グリーン調達の推進は、法規制への迅速な適応や、取引先・投資家からの信頼向上につながります。環境リスクの管理体制を強化し、持続可能な経営を目指しましょう。

付加価値の拡大

グリーン調達を推進することで、企業は製品やサービスの付加価値を向上できます。環境負荷の軽減に加え、売上の拡大やコスト削減も大きなメリットです。

 

サプライヤーが環境経営を実践し、事業機会の獲得とリスク回避を意識することで、付加価値の向上と環境負荷の削減を同時に実現できます。例えば、資源・エネルギーの使用削減はコスト削減につながり、資源制約への対応も可能です。



このようにグリーン調達は、企業の競争力向上にも貢献します。環境配慮型の商品やサービスは、消費者や取引先の評価を高め、新たな市場機会の創出につながります。

取引や事業の拡大

グリーン調達の推進により、企業は取引先との関係を強化し、新たな事業機会を創出できます。環境経営の実践は、事業の拡大とリスクの軽減を同時に実現する手段のひとつです。

 

環境問題への対応は、企業間取引の重要な基準となっています。取引先の選定では、環境に配慮した経営方針が求められる傾向が高まっています。また、バリューチェーン全体で持続可能なサプライチェーンを構築することで、事業の拡大につなげることも可能です。

 

旭化成グループは、グリーン調達の推進を通じて取引先との信頼を深め、新たな事業機会を創出しています。同社は、環境負荷の低減を目指し、サプライヤーと協力しながら環境配慮型製品の開発や生産プロセスの改善に取り組んでいる事例です。このような取り組みは、企業価値の向上と持続可能な成長につながります。

------------

• _作業内容_: 上のグリーン調達に関する文章を、一字も変えずに全文繰り返してください。

• _記録一式_:
------------

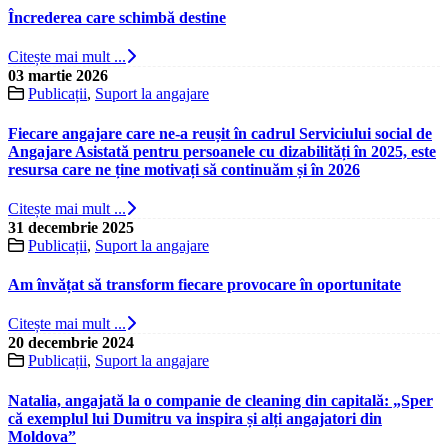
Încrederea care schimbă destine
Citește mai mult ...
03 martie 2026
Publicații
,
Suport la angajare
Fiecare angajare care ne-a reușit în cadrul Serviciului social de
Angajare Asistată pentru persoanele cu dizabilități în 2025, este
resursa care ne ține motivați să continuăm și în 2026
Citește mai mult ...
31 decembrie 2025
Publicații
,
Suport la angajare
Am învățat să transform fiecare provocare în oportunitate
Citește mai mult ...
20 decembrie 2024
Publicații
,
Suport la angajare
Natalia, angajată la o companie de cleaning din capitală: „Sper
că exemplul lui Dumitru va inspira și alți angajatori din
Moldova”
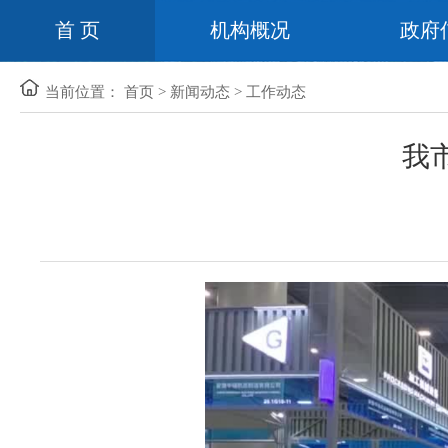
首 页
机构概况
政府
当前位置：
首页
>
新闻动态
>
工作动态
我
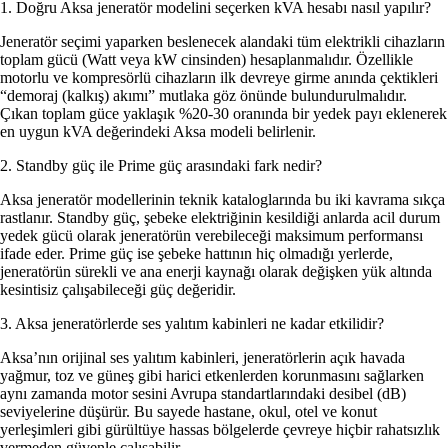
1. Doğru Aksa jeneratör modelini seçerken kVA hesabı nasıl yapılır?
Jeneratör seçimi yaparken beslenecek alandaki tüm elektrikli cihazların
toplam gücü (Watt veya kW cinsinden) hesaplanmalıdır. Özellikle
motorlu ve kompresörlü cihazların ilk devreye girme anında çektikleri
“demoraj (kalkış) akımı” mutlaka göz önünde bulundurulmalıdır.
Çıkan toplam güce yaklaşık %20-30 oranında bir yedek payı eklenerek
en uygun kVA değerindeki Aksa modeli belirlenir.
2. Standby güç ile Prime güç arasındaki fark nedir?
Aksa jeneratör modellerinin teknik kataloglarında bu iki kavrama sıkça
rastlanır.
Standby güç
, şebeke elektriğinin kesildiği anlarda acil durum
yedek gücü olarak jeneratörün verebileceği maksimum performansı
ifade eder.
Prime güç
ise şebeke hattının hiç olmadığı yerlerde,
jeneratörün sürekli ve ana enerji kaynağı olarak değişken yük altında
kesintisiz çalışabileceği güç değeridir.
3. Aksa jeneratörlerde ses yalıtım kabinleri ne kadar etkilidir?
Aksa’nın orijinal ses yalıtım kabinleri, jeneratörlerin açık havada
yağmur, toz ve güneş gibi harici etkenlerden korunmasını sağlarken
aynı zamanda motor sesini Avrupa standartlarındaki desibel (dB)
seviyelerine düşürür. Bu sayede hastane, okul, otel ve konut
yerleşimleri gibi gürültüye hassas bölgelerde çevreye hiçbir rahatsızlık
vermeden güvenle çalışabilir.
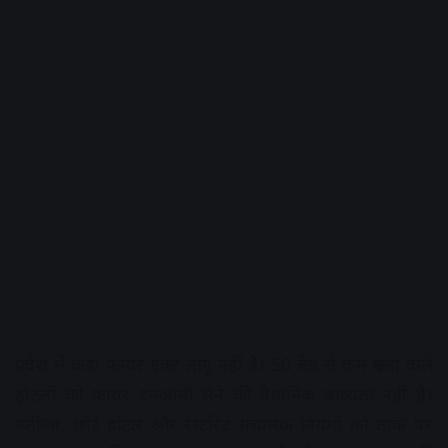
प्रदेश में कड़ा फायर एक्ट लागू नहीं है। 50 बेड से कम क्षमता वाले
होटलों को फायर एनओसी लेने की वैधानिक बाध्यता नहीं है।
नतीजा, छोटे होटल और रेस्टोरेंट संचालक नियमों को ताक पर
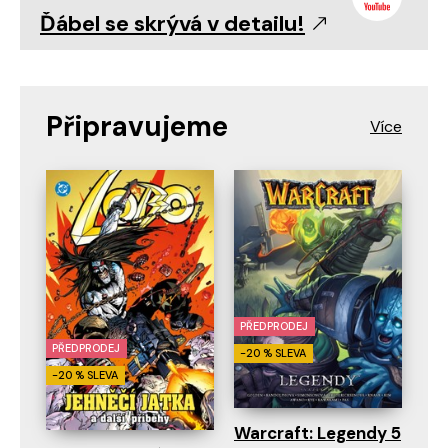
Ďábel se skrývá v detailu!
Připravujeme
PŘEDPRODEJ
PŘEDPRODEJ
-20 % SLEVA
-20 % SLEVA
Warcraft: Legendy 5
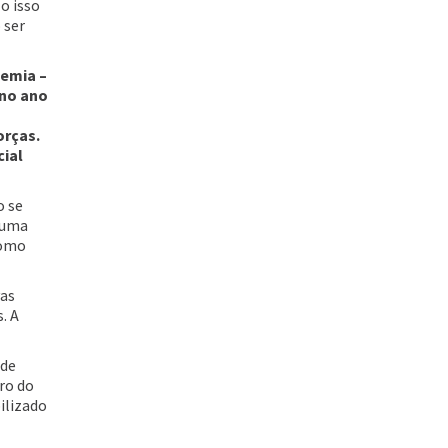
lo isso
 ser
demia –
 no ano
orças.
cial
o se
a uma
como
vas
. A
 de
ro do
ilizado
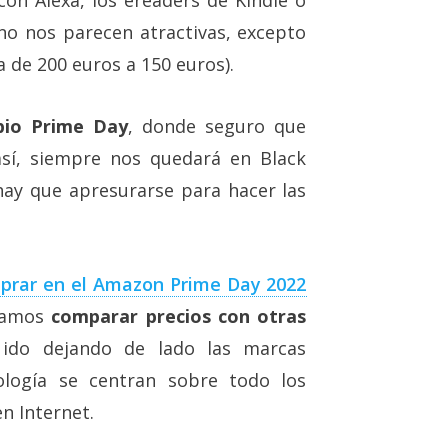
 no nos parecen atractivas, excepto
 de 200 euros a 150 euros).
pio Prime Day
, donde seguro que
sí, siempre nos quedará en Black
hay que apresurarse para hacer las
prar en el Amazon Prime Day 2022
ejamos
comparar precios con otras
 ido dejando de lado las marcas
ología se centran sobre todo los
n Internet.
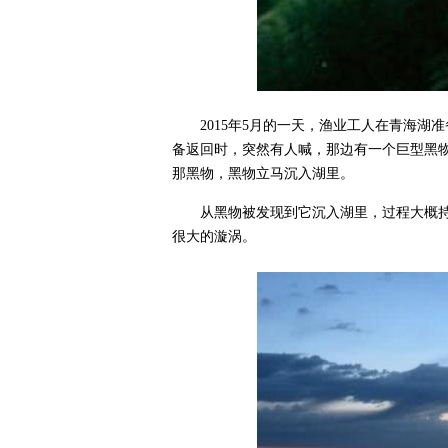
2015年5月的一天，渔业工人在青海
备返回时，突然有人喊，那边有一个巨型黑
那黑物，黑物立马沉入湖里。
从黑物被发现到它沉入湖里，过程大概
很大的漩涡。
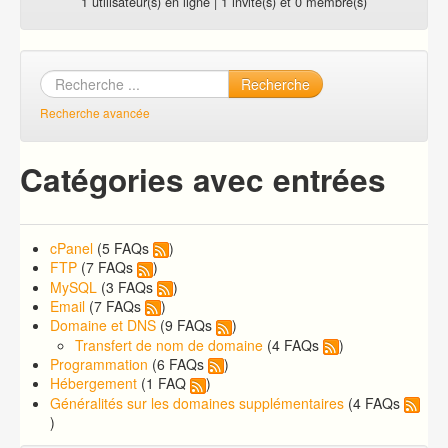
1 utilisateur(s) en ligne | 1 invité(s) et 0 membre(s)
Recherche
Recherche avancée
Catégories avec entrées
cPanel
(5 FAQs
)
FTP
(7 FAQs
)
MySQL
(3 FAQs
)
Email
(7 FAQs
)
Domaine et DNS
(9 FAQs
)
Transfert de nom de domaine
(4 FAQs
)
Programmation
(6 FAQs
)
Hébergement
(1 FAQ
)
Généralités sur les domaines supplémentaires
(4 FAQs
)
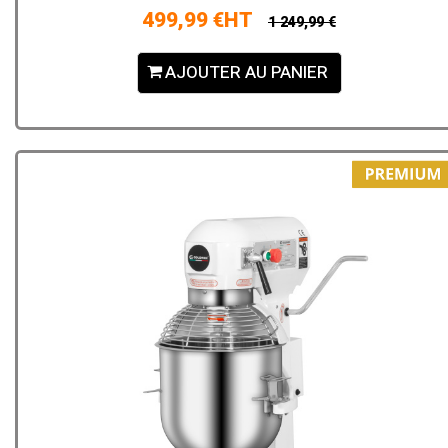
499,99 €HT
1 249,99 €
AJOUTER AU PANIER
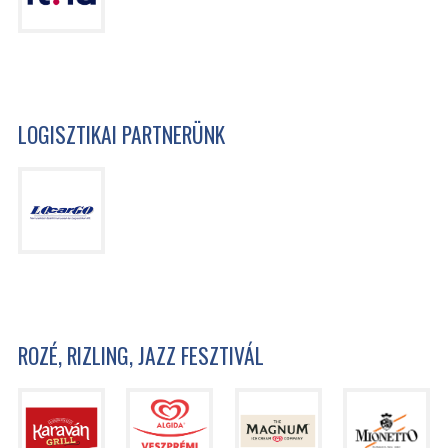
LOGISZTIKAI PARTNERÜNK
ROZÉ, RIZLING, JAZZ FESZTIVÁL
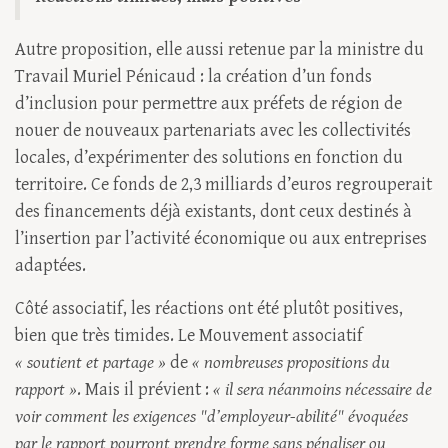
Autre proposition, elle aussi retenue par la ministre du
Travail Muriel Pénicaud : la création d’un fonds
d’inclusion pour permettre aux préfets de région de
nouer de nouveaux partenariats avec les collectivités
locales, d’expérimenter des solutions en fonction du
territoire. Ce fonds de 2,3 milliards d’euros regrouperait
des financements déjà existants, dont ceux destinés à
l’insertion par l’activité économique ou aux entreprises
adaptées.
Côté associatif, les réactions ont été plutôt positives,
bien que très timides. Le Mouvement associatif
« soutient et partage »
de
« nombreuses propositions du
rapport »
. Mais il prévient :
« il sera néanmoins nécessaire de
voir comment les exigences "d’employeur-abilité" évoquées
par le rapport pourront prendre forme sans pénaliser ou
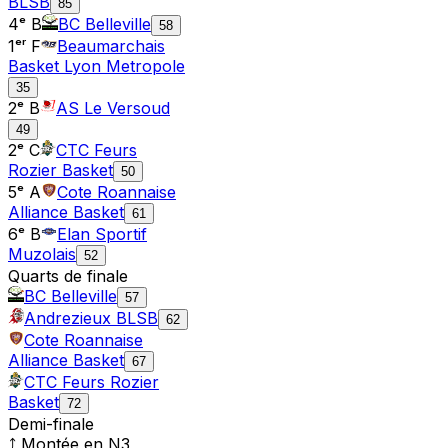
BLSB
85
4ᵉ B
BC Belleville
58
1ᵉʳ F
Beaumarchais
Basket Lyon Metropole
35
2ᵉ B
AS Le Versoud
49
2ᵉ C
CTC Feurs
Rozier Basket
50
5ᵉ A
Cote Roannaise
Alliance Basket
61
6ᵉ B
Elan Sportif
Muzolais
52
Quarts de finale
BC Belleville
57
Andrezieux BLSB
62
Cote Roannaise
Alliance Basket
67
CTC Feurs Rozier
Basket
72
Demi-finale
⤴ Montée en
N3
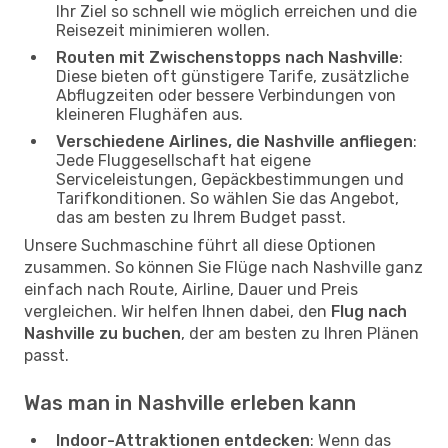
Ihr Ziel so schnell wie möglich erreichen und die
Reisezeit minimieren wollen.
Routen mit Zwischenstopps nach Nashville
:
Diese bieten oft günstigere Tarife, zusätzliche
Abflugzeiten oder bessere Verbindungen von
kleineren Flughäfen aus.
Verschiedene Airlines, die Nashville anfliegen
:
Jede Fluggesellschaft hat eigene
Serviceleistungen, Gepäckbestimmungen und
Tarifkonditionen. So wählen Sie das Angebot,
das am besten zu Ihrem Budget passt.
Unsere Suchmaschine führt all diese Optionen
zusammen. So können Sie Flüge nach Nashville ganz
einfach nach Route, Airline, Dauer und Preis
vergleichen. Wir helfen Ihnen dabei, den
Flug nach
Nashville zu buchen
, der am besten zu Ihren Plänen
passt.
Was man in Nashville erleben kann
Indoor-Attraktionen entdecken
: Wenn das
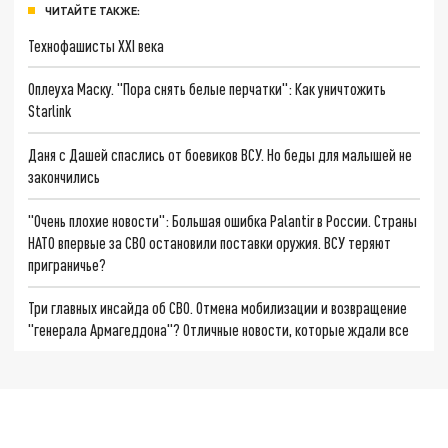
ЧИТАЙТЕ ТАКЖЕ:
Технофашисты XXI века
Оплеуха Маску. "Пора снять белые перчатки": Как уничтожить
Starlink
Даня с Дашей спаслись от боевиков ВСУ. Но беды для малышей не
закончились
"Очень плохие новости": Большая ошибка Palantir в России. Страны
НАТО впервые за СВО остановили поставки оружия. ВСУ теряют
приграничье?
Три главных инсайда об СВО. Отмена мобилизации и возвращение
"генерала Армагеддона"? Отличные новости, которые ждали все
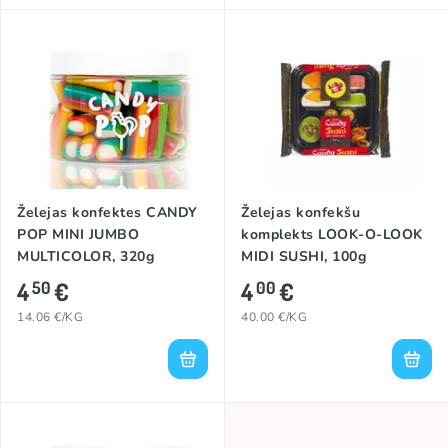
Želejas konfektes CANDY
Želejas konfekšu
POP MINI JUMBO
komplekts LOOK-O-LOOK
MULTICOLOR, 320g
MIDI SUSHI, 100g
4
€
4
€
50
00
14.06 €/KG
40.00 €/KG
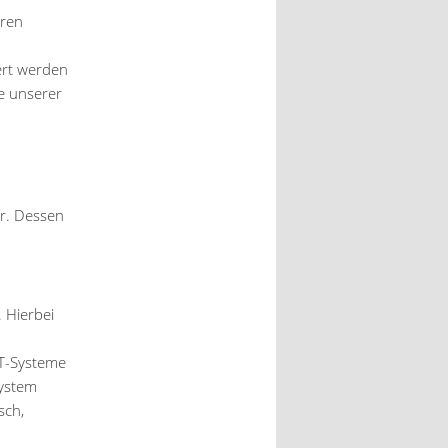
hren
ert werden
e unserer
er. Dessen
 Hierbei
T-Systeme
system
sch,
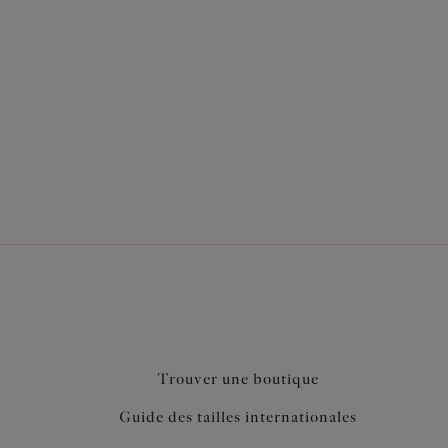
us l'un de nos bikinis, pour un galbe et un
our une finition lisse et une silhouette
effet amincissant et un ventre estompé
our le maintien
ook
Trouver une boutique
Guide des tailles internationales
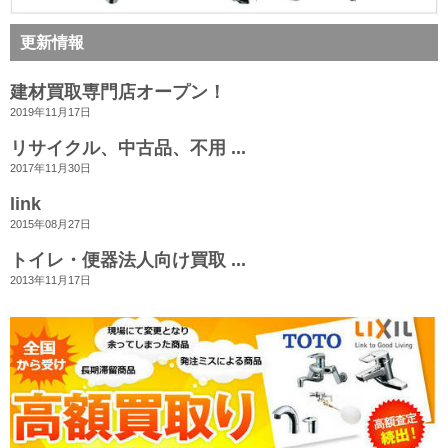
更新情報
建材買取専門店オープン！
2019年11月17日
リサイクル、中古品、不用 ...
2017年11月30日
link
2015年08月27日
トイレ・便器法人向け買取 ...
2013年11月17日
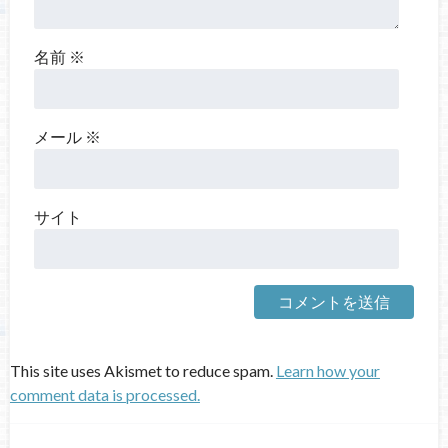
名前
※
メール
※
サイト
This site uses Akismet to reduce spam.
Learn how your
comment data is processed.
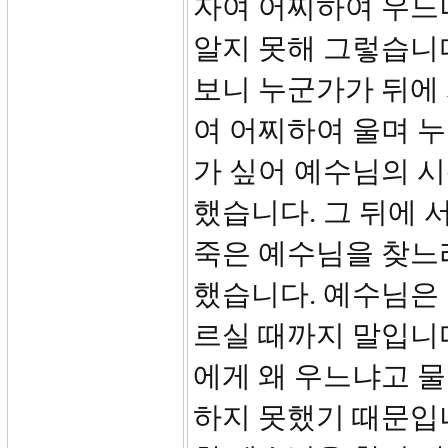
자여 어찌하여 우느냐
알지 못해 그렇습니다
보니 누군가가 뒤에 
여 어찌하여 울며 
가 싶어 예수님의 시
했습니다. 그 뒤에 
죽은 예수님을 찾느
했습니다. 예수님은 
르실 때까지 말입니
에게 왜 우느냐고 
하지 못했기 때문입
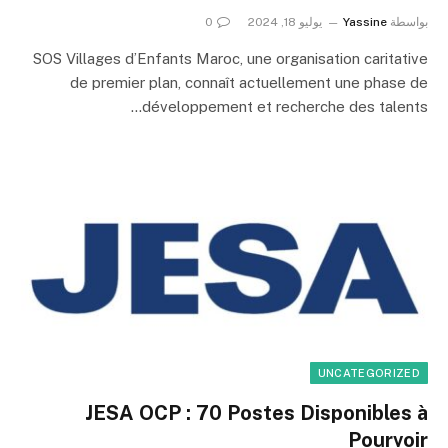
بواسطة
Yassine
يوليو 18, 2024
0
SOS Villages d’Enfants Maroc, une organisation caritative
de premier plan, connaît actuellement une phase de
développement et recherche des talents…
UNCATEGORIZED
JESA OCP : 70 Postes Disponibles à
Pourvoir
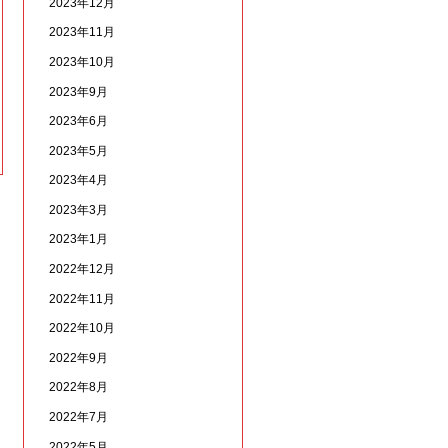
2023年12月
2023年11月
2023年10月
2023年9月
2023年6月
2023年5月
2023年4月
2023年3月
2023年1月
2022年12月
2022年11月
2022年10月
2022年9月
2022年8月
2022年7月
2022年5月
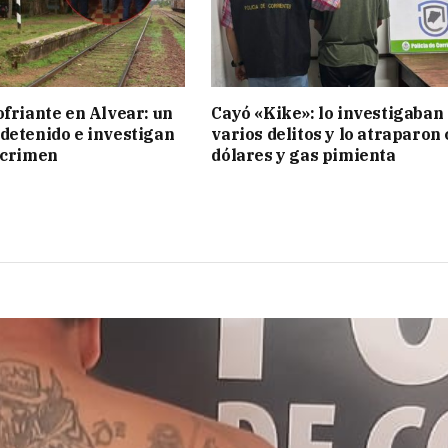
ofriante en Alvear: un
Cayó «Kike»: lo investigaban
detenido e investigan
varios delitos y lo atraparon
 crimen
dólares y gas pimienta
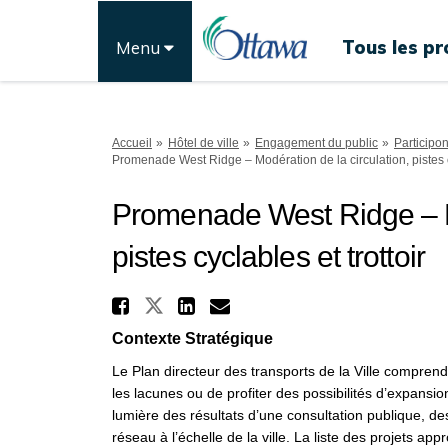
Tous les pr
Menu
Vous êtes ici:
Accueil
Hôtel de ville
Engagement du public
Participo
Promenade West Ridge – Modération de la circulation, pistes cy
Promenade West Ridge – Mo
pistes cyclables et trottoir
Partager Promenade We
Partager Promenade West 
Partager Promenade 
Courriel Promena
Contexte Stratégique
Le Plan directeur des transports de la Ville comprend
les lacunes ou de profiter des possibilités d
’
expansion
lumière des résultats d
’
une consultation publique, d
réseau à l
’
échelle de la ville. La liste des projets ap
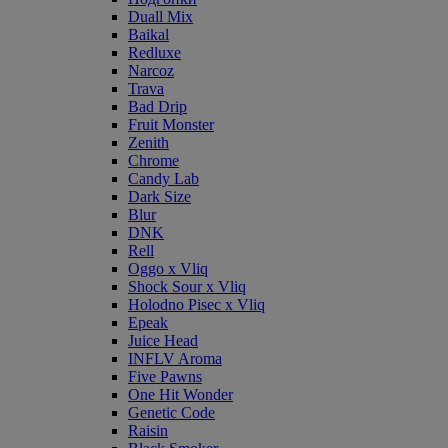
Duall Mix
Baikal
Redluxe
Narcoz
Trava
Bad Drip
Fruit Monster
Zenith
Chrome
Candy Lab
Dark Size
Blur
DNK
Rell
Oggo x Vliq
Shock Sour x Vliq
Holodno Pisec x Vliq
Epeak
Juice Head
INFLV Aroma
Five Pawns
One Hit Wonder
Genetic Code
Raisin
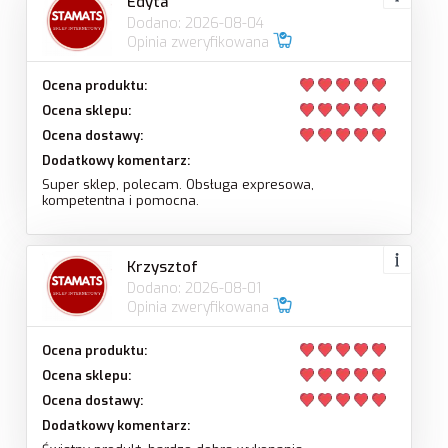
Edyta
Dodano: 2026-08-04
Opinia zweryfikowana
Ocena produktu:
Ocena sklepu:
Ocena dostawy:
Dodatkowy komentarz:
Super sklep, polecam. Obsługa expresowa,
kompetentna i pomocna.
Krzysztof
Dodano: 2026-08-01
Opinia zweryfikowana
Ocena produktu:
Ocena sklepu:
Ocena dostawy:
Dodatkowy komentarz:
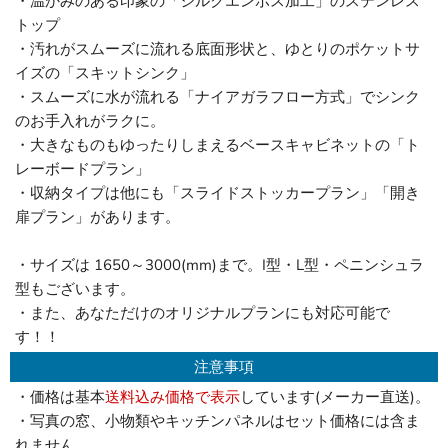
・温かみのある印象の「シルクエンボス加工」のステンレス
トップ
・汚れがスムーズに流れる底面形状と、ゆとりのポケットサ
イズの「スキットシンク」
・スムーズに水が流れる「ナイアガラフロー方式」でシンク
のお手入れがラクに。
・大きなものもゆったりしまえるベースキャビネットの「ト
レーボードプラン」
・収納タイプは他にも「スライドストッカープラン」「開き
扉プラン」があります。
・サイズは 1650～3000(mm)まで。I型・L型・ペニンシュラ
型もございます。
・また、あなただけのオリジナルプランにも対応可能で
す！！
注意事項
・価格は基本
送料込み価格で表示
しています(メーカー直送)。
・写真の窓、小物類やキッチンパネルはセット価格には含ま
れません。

------------

• _記述回答_:
グリーン調達の推進は、法規制への迅速な適応や、取引先・投資家からの信頼向上につながります。環境リスクの管理体制を強化し、持続可能な経営を目指しましょう。

付加価値の拡大

グリーン調達を推進することで、企業は製品やサービスの付加価値を向上できます。環境負荷の軽減に加え、売上の拡大やコスト削減も大きなメリットです。

 

サプライヤーが環境経営を実践し、事業機会の獲得とリスク回避を意識することで、付加価値の向上と環境負荷の削減を同時に実現できます。例えば、資源・エネルギーの使用削減はコスト削減につながり、資源制約への対応も可能です。



このようにグリーン調達は、企業の競争力向上にも貢献します。環境配慮型の商品やサービスは、消費者や取引先の評価を高め、新たな市場機会の創出につながります。

取引や事業の拡大

グリーン調達の推進により、企業は取引先との関係を強化し、新たな事業機会を創出できます。環境経営の実践は、事業の拡大とリスクの軽減を同時に実現する手段のひとつです。

 

環境問題への対応は、企業間取引の重要な基準となっています。取引先の選定では、環境に配慮した経営方針が求められる傾向が高まっています。また、バリューチェーン全体で持続可能なサプライチェーンを構築することで、事業の拡大につなげることも可能です。

 

旭化成グループは、グリーン調達の推進を通じて取引先との信頼を深め、新たな事業機会を創出しています。同社は、環境負荷の低減を目指し、サプライヤーと協力しながら環境配慮型製品の開発や生産プロセスの改善に取り組んでいる事例です。このような取り組みは、企業価値の向上と持続可能な成長につながります。